I have finally put this year's Gala Gown away!
First off, I had to find a hanger that is strong enough, but plain plastic just seemed sacrilegious. Once upon a time, I made myself a covered hanger for every hand-stitched dress. Somewhere along the line I stopped – probably because I wanted to start sewing the next project and not worry about a silly hanger. But it does look nice, and prevents things from slipping around. There was a bit of chenille yarn left in a drawer, so out it came, along with a sturdy plastic tube hanger.
Because the front section of the skirt waist is not attached to the bodice, I needed to figure out how to hang the garment without creating unnecessary strain at the side seams.
I ended up adding two ribbon loops to the skirt waist that loop over the hanger. This helps to re-distribute the weight.
Most beaded items are not supposed to hang, but since this fabric is upholstery weight, very sturdy, interfaced with hair canvas, and the beads are not completely covering the dress, I think it will do just fine on a hanger.
The belt also needed a ribbon loop so I could tuck it inside the dress.

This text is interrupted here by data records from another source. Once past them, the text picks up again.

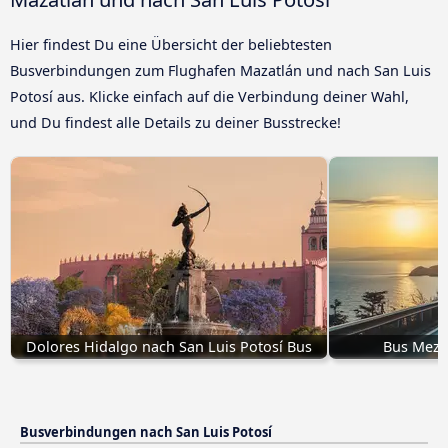
Hier findest Du eine Übersicht der beliebtesten
Busverbindungen zum Flughafen Mazatlán und nach San Luis
Potosí aus. Klicke einfach auf die Verbindung deiner Wahl,
und Du findest alle Details zu deiner Busstrecke!
Dolores Hidalgo nach San Luis Potosí Bus
Bus Mezca
Busverbindungen nach San Luis Potosí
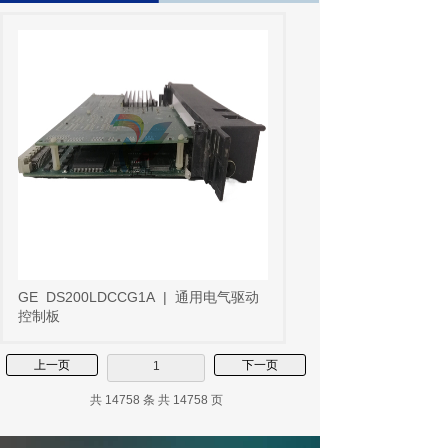
GE
DS200LDCCG1A
|
通用电气驱动
控制板
上一页
下一页
1
共 14758 条 共 14758 页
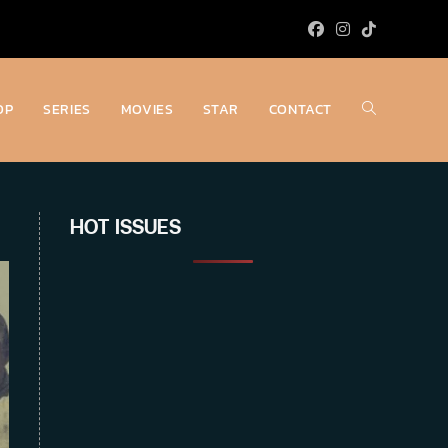
OP
SERIES
MOVIES
STAR
CONTACT
Toggle
website
HOT ISSUES
search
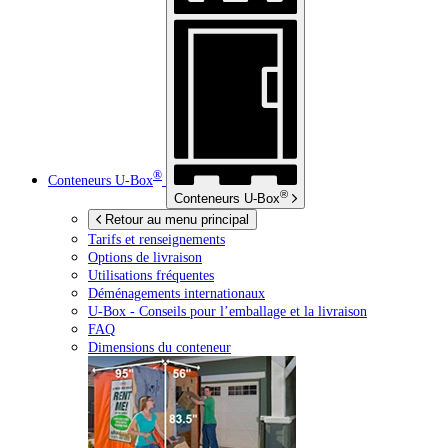
®
Conteneurs
U-Box
®
Conteneurs
U-Box
Retour au menu principal
Tarifs et renseignements
Options de livraison
Utilisations fréquentes
Déménagements internationaux
U-Box -
Conseils pour l’emballage et la livraison
FAQ
Dimensions du conteneur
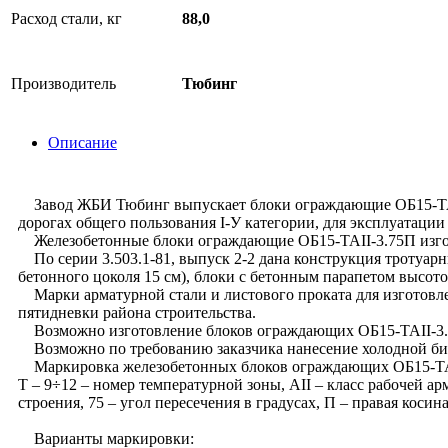
Расход стали, кг
88,0
Производитель
Тюбинг
Описание
Завод ЖБИ Тюбинг выпускает блоки ограждающие ОБ15-TAII-
дорогах общего пользования I-У категории, для эксплуатаци
Железобетонные блоки ограждающие ОБ15-TAII-3.75П изготав
По серии 3.503.1-81, выпуск 2-2 дана конструкция тротуарн
бетонного цоколя 15 см), блоки с бетонным парапетом высот
Марки арматурной стали и листового проката для изготовле
пятидневки района строительства.
Возможно изготовление блоков ограждающих ОБ15-TAII-3.75
Возможно по требованию заказчика нанесение холодной би
Маркировка железобетонных блоков ограждающих ОБ15-TAII-3
Т – 9÷12 – номер температурной зоны, AII – класс рабочей а
строения, 75 – угол пересечения в градусах, П – правая косина
Варианты маркировки:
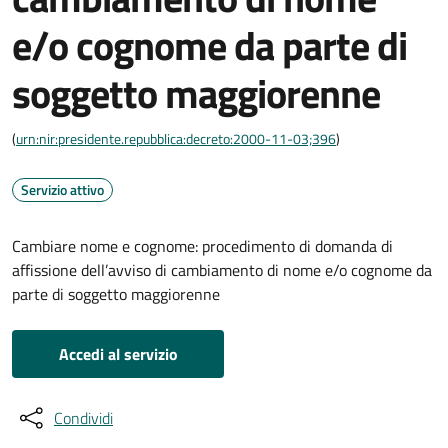
e/o cognome da parte di
soggetto maggiorenne
(
urn:nir:presidente.repubblica:decreto:2000-11-03;396
)
Servizio attivo
Cambiare nome e cognome: procedimento di domanda di
affissione dell’avviso di cambiamento di nome e/o cognome da
parte di soggetto maggiorenne
Accedi al servizio
Condividi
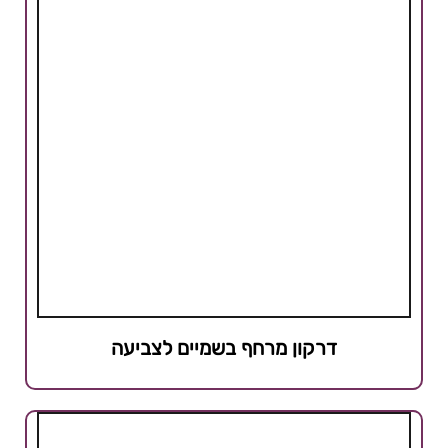
דרקון מרחף בשמיים לצביעה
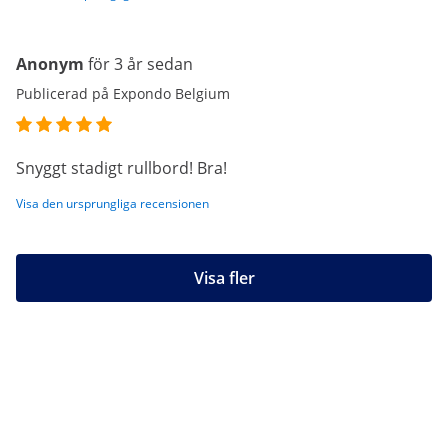
Anonym
för 3 år sedan
Publicerad på Expondo Belgium
Snyggt stadigt rullbord! Bra!
Visa den ursprungliga recensionen
Visa fler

And, of course, I needed to make a cover to prevent snags, dust, and who know what else from marring my lovely lady. My Ceil Chapman Gown from a couple of years ago was hanging on the back of the sewing room door waiting to be put away and narrowly missed being leaked on during the first big rainstorm of that season. That will teach me to leave things unprotected (although, to be fair, having water come through a smoke detector was not something I could have foreseen).
Here are a few stats:
~ 6 yards of fabric (between the fashion fabric, lining, and hair canvas)

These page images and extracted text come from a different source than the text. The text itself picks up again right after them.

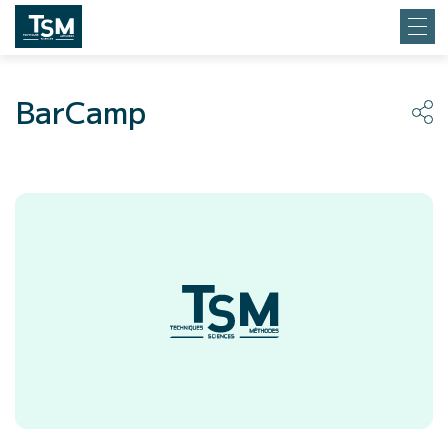
BarCamp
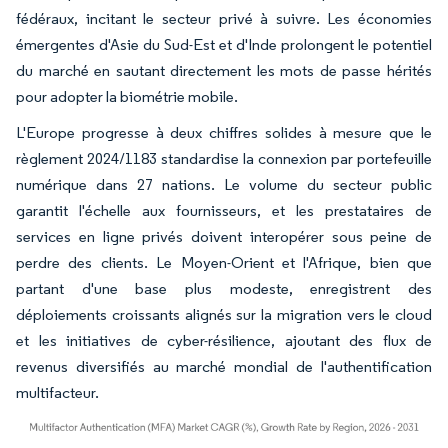
fédéraux, incitant le secteur privé à suivre. Les économies
émergentes d'Asie du Sud-Est et d'Inde prolongent le potentiel
du marché en sautant directement les mots de passe hérités
pour adopter la biométrie mobile.
L'Europe progresse à deux chiffres solides à mesure que le
règlement 2024/1183 standardise la connexion par portefeuille
numérique dans 27 nations. Le volume du secteur public
garantit l'échelle aux fournisseurs, et les prestataires de
services en ligne privés doivent interopérer sous peine de
perdre des clients. Le Moyen-Orient et l'Afrique, bien que
partant d'une base plus modeste, enregistrent des
déploiements croissants alignés sur la migration vers le cloud
et les initiatives de cyber-résilience, ajoutant des flux de
revenus diversifiés au marché mondial de l'authentification
multifacteur.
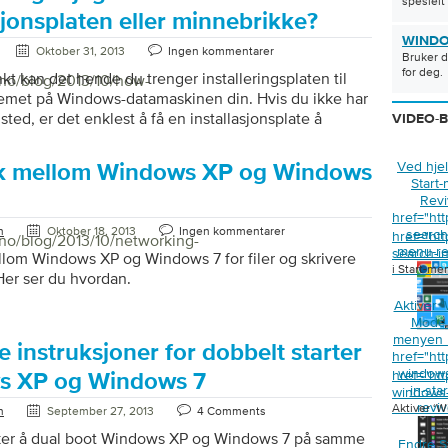
spesielt
t Internet Explorer (IE) støter på problemer er
sjonsplaten eller minnebrikke?
tillegg, verktøylinjer, utvidelser, junkware og
WINDO
Oktober 31, 2013
Ingen kommentarer
mmer. Noen ganger kan disse programmene
Bruker d
for deg.
 […]
nkt kan det hende du trenger installeringsplaten til
/no/blog/2013/10/how-
temet på Windows-datamaskinen din. Hvis du ikke har
 sted, er det enklest å få en installasjonsplate å
VIDEO-
 direkte fra Microsoft, din PC-produsent eller en annen
ller e-tailer) som selger OS-er, da de lett kan sende
Ved hjel
k mellom Windows XP og Windows
l deg. Dette betyr imidlertid ikke at du ikke kan gjøre
Start
 er ganske enkelt egentlig, alt du trenger, er å laste
Revi
 (en ISO-fil er et komplett bilde eller en pakke av
href="ht
n
Oktober 18, 2013
Ingen kommentarer
search-
href="ht
n […]
/no/blog/2013/10/networking-
menu-re
search-i
lom Windows XP og Windows 7 for filer og skrivere
i Start-me
 Her ser du hvordan.
Aktiver 
Mode “
menyen 
e instruksjoner for dobbelt starter
href="ht
window
href="ht
s XP og Windows 7
in-sta
windows-
reviv
Aktiver ‘
n
September 27, 2013
4 Comments
ker å dual boot Windows XP og Windows 7 på samme
Endre S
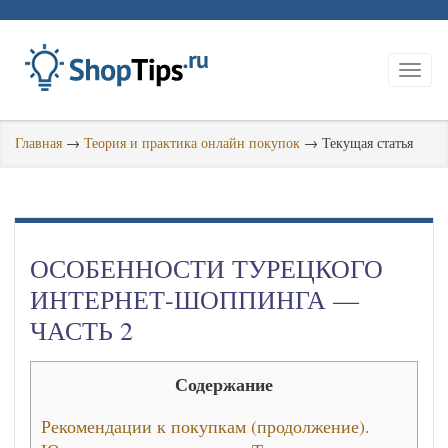
Главная
→
Теория и практика онлайн покупок
→
Текущая статья
ОСОБЕННОСТИ ТУРЕЦКОГО
ИНТЕРНЕТ-ШОППИНГА —
ЧАСТЬ 2
Содержание
Рекомендации к покупкам (продолжение).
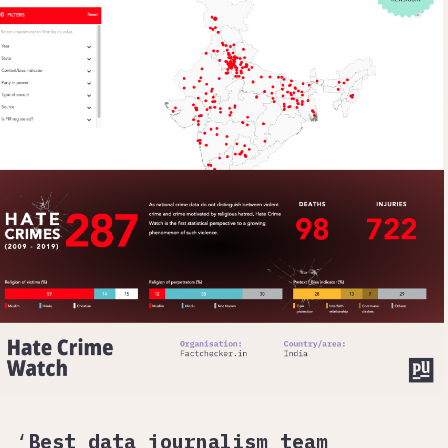
‘
Best data journalism team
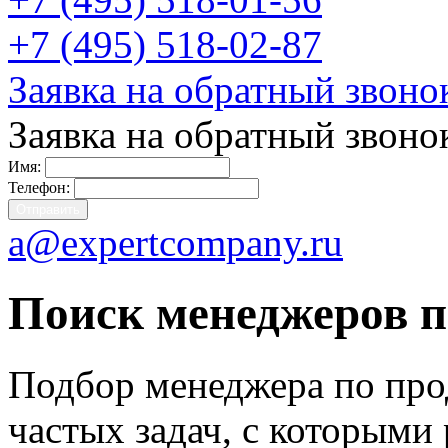
+7 (495) 518-02-87
Заявка на обратный звоно
Заявка на обратный звоно
Имя:
Телефон:
a@expertcompany.ru
Поиск менеджеров 
Подбор менеджера по прод
частых задач, с которыми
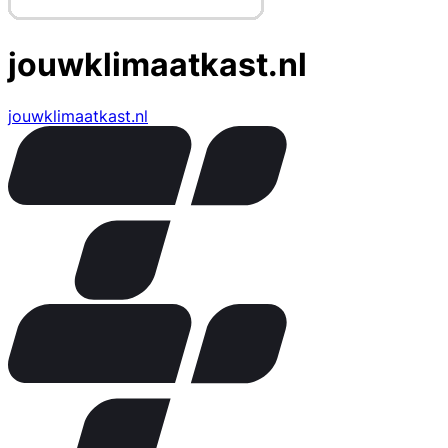
jouwklimaatkast.nl
jouwklimaatkast.nl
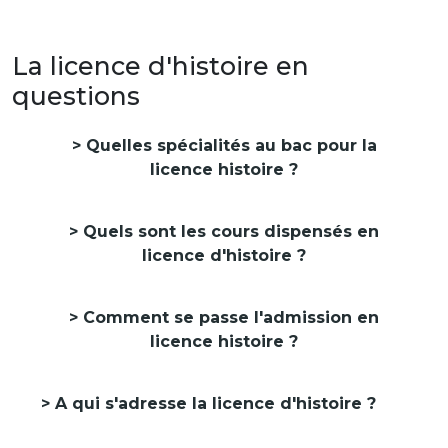
La licence d'histoire en
questions
Quelles spécialités au bac pour la
licence histoire ?
Quels sont les cours dispensés en
licence d'histoire ?
Comment se passe l'admission en
licence histoire ?
A qui s'adresse la licence d'histoire ?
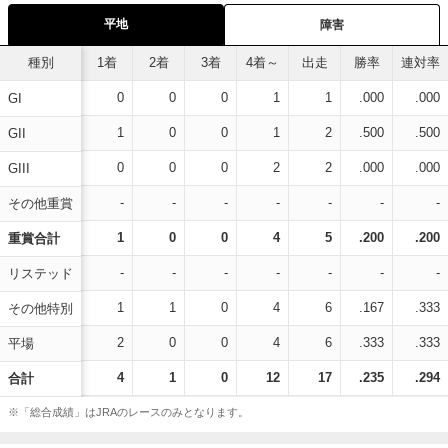
平地
障害
種別
1着
2着
3着
4着～
出走
勝率
連対率
0
0
0
1
1
.000
.000
GI
1
0
0
1
2
.500
.500
GII
0
0
0
2
2
.000
.000
GIII
-
-
-
-
-
-
-
その他重賞
1
0
0
4
5
.200
.200
重賞合計
-
-
-
-
-
-
-
リステッド
1
1
0
4
6
.167
.333
その他特別
2
0
0
4
6
.333
.333
平場
4
1
0
12
17
.235
.294
合計
※「総合成績」はJRAのレースのみとなります。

~ 300 yards of silk thread (I went through at least 3 spools with all the beading and hand basting!)
~ 19,500 seed beads
Too many stab wounds to the fingertips to count
A whole bunch of Pad Stitching
~ 10 yards of Hug Snug
1 yard of horsehair braid for the peplums
1 yard grosgrain ribbon
1 yard belting
5 hook & eyes
Plastic Canvas (for belt "buckle")
Cotton Batting (for shoulder pads)
And that is just the dress! There were also feathers, buckram, felt, purses and shoe clips to contend with.
Although I stopped keeping track of my time during that last week (and I know I missed some of the early tracing/fitting hours) my total time spent on this project over 2.5 months is . . . ~ 156 hours!!
Actually, I am not sure I wanted to know that. But the next time someone asks how long my projects take, I guess I know the answer! Only taking into account my time, and paying myself minimum wage, would price the dress over $1,200. Next time I hear of a red carpet gown that costs more than I make in an entire year, I will think twice about rolling my eyes.
I have to admit that this weekend was the first time I have used my sewing machine since the end of October, and now that I have done the math, I understand why. But it feels good to be back!